The things that I don't know about — are there jobs that I was a candidate for that nobody ever told me that I didn’t get because somebody in that room thought I was too fat? Or the opportunities I haven't gotten, that I didn’t even know I might get because I was too overweight? You can drive yourself crazy.
But those are things that I don't know about. In terms of what I do know about, so far I've not paid the price and I feel pretty lucky for that.
That's a great segue into what I wanted to talk about next, which is weight loss and gender. I am curious about your experience on this — especially now, very public with the book — weight loss journey as a man.

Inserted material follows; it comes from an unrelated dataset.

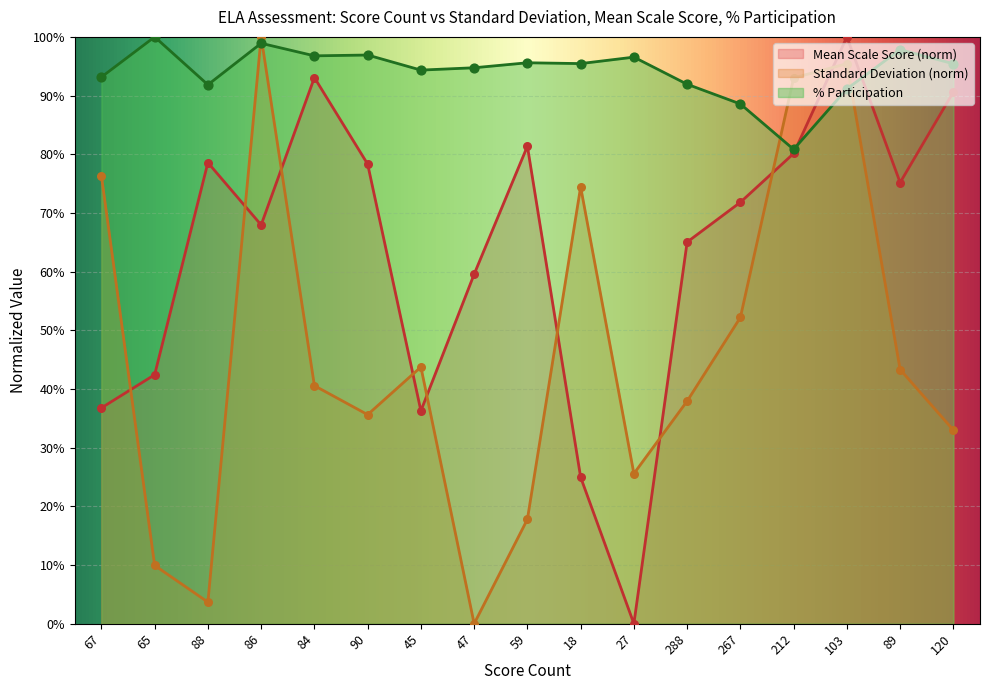

Which series contains the lowest Y value?

Standard Deviation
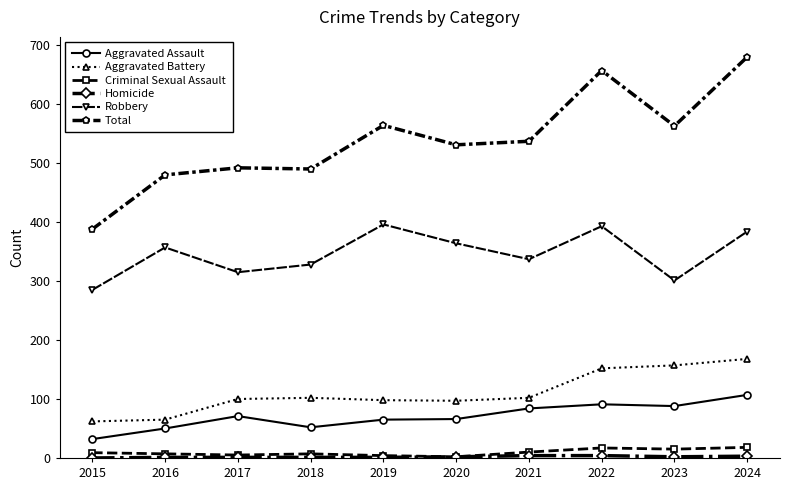

Is it true that Total equals 492 at 2017?

True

Over the last several years names of popular diets have started to shift a little bit. I remember when the South Beach Diet was really big, and when you hear South Beach, you think of, I don't know, buff bodies and tiny clothes. It's a more feminine, or a kind of stylish life that's being implied.
Pastels, yeah.
Now when you Google, it's all about the Paleo Diet, the Military Diet, even — I swear this is the headline — "The Jordan Peterson All-Meat Diet." It seems that the diet world has started to re-position itself as a very masculine space, too. I'm curious about what your experience has been as a man working through weight loss and trying to navigate all of the cultural messages that are out there.
The times that I went to Weight Watchers — and I went two or three times over the years at different points, I would dabble in it for a little bit and leave, then dabble in it and then leave. Often I was, if not the only guy, one of the only guys in the room.
If you took the other times, even when, I guess sort of anecdotally, I’m talking to my wife and female friends, when they're in a group talking, they talk about their diets and that sort of thing quite a bit. Guys, when they get together, never talk about that. It's just not something that's discussed.
And so I think this is actually a very savvy marketing move, the Paleo Diet and those kinds of things. Because guys know they need to lose weight, but it's always felt sort of feminine to try to count calories, to take care of yourself in that way. It's manly to go to the gym and pump iron, but it’s feminine to count calories. It's dumb, and as most of the science has shown, exercise is not how one loses weight, diet is.
So I think there's been some pretty savvy marketing going on that tried to frame diet in a way that's appealing to men. Because in the past it really hasn't been. For the people who do this for a living and make money off this stuff, it's really smart.
But it also tells me that in the end, I understand the commercial diet business is gimmicky anyway. They're just marketing whatever they think might work to some market niche that they haven't filled yet. Somebody had the great idea, well why don’t we make guys try to lose weight? Well if we just make [a diet] all-meat, yeah, maybe we can sell some books that way.
In the book [I cover this] about diets: Virtually every diet works in the short term. If I did nothing but eat meat for two weeks, I will probably lose weight. I would feel terrible, and my trips to the bathroom would be horrendous. But I would probably lose weight if I kept the number of calories down. But that's not any way to live.
That’s why [a diet] like Whole 30 — well, that’s the first 30 days, but what about the next 30 days? And the 30 after and the 30 after that? If you’re going to sustain any sort of lifestyle that's meaningful, you have to move beyond those short term diet plans and most people can't do that. In fact those diet plans, for most people, backfire. Because once you don’t have that crutch anymore, then what do you do?